## Extract:
—————

OPINION / VIEWPOINT
US once used Pacific Islands for nuke tests, now it wants to use them against China
Published: Jun 13, 2022 05:10 PM
Illustration: Chen Xia/Global Times

Illustration: Chen Xia/Global Times

On February 28 1954, Joseph de Bruhm, a 25-year old Marshall Islands resident, thought the world was "falling apart" when he looked up in shock as the normally sapphire colored sky over the pristine and peaceable Pacific Ocean suddenly transformed in thunderous rumbles into a blazing inferno. Nobody on the islands and the neighboring atolls knew at the time that the amorphous colors that started to fall around them were poisonous nuclear fallouts, which would bring carcinogenic effects to either change their lives forever, or cut them short.

 That devastating explosion came from "Operation Castle Bravo," the mightiest among the 67 nuclear weapon tests carried out in the Marshall Islands between 1946 and 1958 by the US. It was 1,000 times more powerful than the atomic bomb that razed the Japanese city of Hiroshima in 1945. 

At the end of the World War II, the Marshall Islands had been a testing ground for the US nuclear program, and 3.1 million cubic feet of US-produced radioactive soil and debris, including lethal amounts of plutonium were deposited there causing hazardous contamination and long-lasting health risks to the islands and its innocent residents.

—————

Items from a dataset
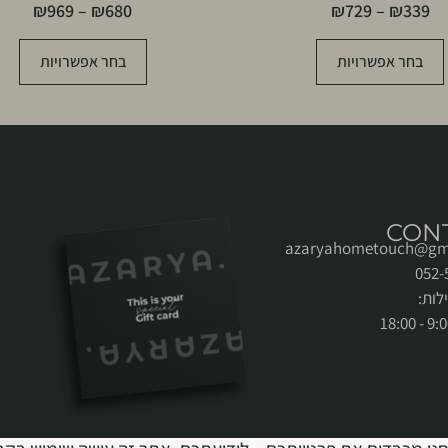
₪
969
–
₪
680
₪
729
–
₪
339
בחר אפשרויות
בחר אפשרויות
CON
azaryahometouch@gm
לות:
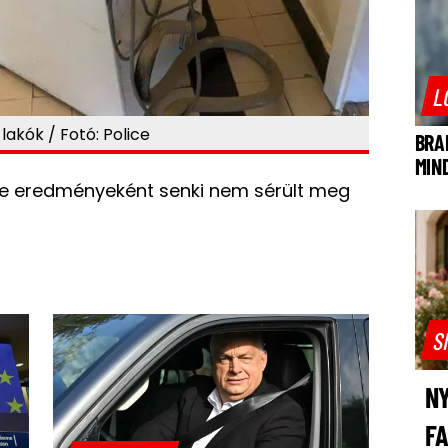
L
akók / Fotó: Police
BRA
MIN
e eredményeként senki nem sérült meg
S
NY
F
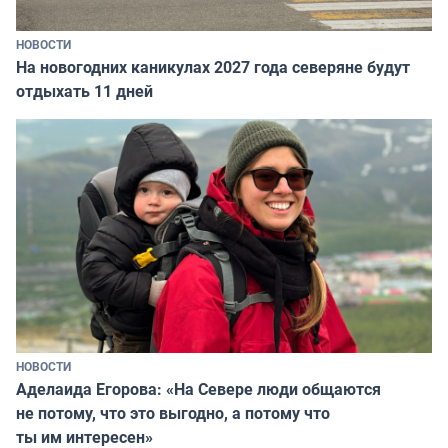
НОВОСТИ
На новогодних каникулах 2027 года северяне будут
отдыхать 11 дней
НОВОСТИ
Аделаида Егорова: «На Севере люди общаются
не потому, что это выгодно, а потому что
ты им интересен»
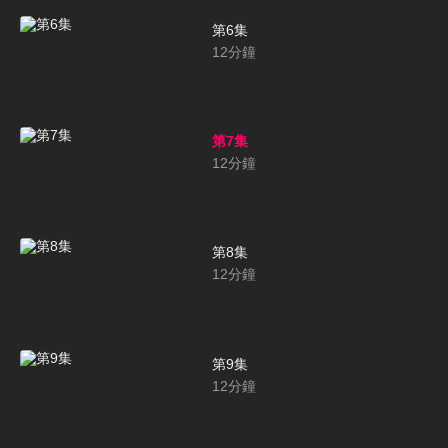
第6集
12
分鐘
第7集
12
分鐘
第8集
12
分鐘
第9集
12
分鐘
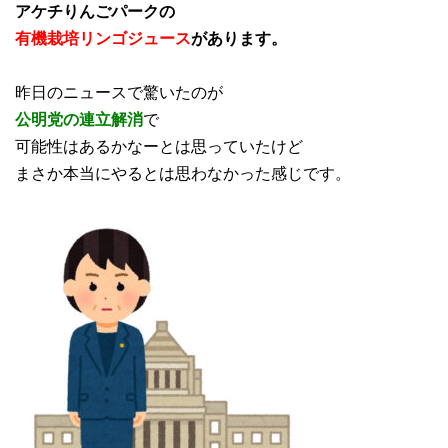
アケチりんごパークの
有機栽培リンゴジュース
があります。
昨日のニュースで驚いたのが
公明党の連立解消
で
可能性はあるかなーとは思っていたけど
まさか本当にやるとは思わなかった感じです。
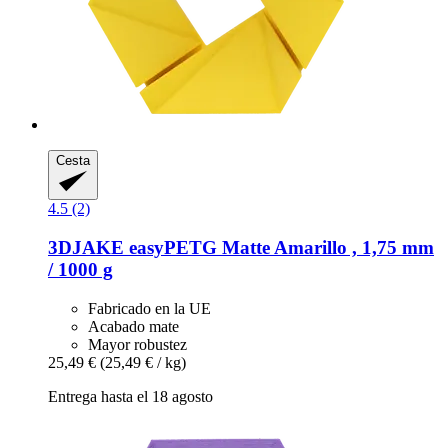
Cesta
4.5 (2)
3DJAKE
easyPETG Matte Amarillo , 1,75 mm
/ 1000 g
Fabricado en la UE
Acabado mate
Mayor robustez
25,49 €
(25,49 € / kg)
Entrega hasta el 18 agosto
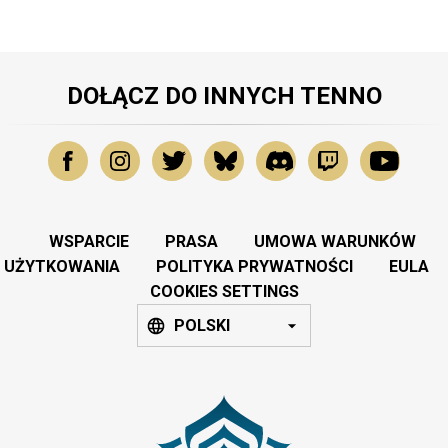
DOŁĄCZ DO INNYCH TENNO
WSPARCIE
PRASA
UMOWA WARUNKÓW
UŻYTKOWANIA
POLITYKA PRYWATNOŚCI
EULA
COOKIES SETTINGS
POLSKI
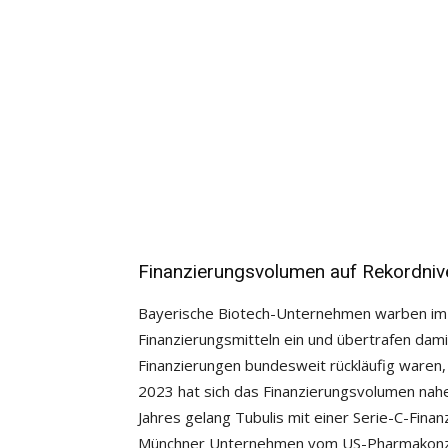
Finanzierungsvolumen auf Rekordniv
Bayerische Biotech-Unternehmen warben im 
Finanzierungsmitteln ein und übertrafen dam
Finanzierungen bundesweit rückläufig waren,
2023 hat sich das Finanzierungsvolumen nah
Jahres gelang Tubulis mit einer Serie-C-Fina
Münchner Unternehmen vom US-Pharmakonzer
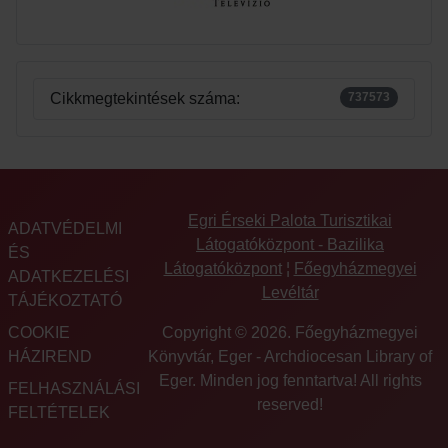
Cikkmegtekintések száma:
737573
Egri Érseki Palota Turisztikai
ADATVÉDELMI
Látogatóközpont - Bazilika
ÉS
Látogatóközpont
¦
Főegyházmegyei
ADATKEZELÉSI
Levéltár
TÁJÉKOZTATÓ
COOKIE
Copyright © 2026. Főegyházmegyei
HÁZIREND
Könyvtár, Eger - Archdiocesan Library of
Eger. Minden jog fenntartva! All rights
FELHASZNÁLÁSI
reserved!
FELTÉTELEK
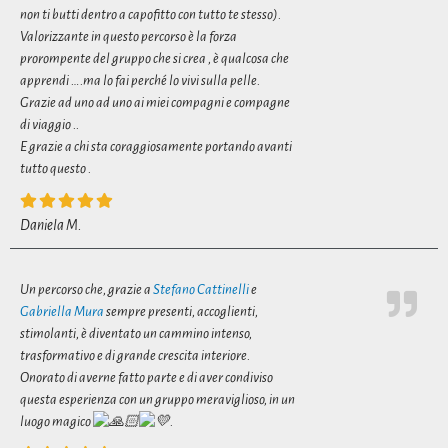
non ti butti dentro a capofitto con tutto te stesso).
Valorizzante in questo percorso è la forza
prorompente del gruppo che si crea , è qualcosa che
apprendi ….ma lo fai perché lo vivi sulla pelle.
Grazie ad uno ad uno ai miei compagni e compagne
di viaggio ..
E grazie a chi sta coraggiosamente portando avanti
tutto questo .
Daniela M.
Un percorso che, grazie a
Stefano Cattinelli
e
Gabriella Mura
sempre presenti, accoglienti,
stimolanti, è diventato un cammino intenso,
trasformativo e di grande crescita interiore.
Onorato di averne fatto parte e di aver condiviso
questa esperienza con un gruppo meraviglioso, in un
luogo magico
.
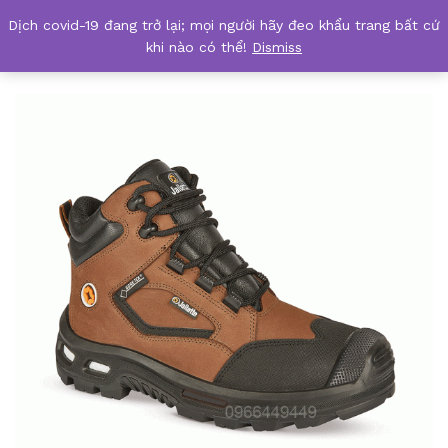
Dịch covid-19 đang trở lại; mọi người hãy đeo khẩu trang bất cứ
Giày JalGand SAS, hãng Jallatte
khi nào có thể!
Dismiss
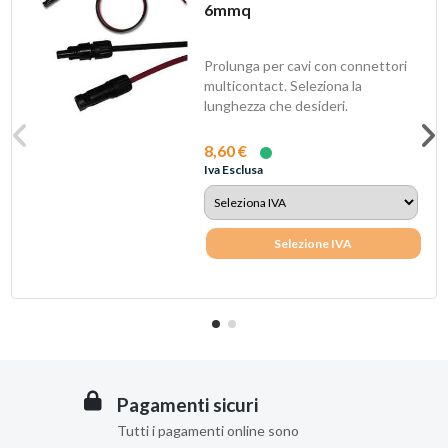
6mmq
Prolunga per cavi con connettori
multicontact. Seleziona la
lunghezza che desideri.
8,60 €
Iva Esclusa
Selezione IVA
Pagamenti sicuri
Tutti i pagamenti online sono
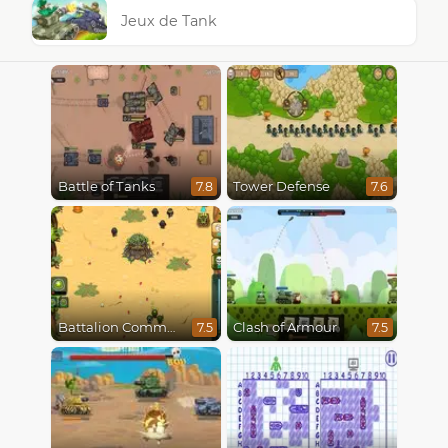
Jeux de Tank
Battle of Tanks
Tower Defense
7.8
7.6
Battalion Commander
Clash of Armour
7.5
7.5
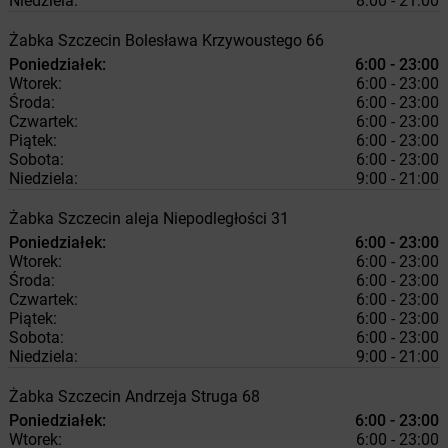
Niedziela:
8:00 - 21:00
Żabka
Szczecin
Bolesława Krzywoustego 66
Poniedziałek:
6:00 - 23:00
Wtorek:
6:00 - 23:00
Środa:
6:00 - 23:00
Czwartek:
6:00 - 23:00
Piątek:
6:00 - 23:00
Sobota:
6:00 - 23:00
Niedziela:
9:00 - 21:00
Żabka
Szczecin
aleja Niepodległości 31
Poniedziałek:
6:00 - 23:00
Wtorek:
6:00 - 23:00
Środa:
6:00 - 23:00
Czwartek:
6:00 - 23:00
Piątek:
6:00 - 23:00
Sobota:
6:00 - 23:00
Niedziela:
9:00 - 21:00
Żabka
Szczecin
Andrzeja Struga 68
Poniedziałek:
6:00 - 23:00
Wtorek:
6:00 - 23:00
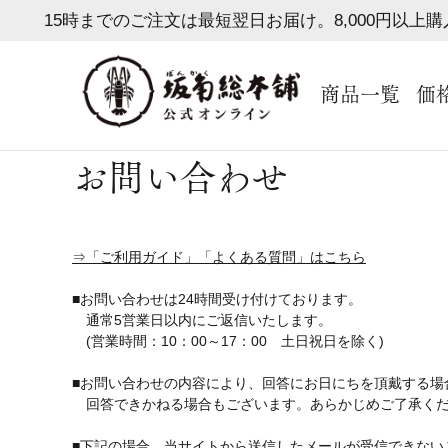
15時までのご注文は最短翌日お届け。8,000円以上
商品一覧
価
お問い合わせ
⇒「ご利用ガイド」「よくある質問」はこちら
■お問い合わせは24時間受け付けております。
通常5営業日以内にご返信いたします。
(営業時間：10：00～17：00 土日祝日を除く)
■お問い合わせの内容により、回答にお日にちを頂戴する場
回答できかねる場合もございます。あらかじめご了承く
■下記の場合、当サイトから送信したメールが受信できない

—————

## Complete the following:
1. According to the opinion piece on US nuclear testing in the Marshall Islands, how many nuclear weapon tests did the US carry out there between 1946 and 1958?
2. Check each statement against the opinion piece on US nuclear testing in the Marshall Islands and say whether it agrees: (a) Operation Castle Bravo was 1,000 times more powerful than the Hiroshima bomb. (b) Joseph de Bruhm was 35 years old on February 28, 1954. (c) Residents of the islands understood at the time that the falling colors were nuclear fallout.
3. Carry the opinion piece on US nuclear testing in the Marshall Islands forward from the point where it stops.

## Numbered answers:
1. 67

2.
(a) Yes: "It was 1,000 times more powerful than the atomic bomb that razed the Japanese city of Hiroshima in 1945."
(b) No: "a 25-year old Marshall Islands resident"
(c) No: "Nobody on the islands and the neighboring atolls knew at the time that the amorphous colors that started to fall around them were poisonous nuclear fallouts"

3.
For decades since then, the Marshall Islands, along with other Pacific island countries (PICs), had been regarded by the US as a negligible peripheral region with its outlying alien shores which would only sometimes captivate the occasional curious caprices of those with interest in the exotic remote. The Compact of Free Association (COFA), a series of treaties for the US to provide aid and support to some of the island countries, had been largely a skeletal framework of unsubstantiated promises with scanty gratuities. 

However, in recent years, there seems to be a sudden upsurge of dubious interest from Washington in the PICs, with renewed pledges of aid funding and assistance programs. The Biden administration is reportedly set to send its special envoy, the veteran diplomat Joseph Yun, to Majuro, capital of the Republic of Marshall Islands on Tuesday to discuss and negotiate for the extension of the COFA agreement which is due to expire next year. It is said that similar negotiations for the same purpose will also take place with the Federated States of Micronesia and the Republic of Palau. 

The "Indo-Pacific Strategy," which serves now as the predominant guideline for the US foreign affairs and security policies, purports to contain, counter and impede China's peaceful development in order to maintain and expand the US' regional and global hegemony. With such a morbid outlook of the world, the Pacific region has been strategically identified by Washington as a key front for contestation, and even confrontation, with China. 

 China's mutually beneficial cooperation with the island countries has been enormously successful and fruitful, especially in the recent decade. China's aid programs, joint projects, investments and other economic and trade activities have brought about sea-changing improvement to the island countries' economies, upgrading local infrastructure, alleviating local poverty and significantly uplifting PIC people's livelihoods and wellbeing.  

The highly proactive and productive partnership has never targeted at any third party, but it has absurdly incurred unduly nervousness and fierce hostility from the Biden administration. Washington has even been mobilizing its allies in the region in its malicious scare and smear campaign to fabricate and hype up the "China threat theory," so as to coax and coerce the island countries into submitting to the West's anti-China scheme.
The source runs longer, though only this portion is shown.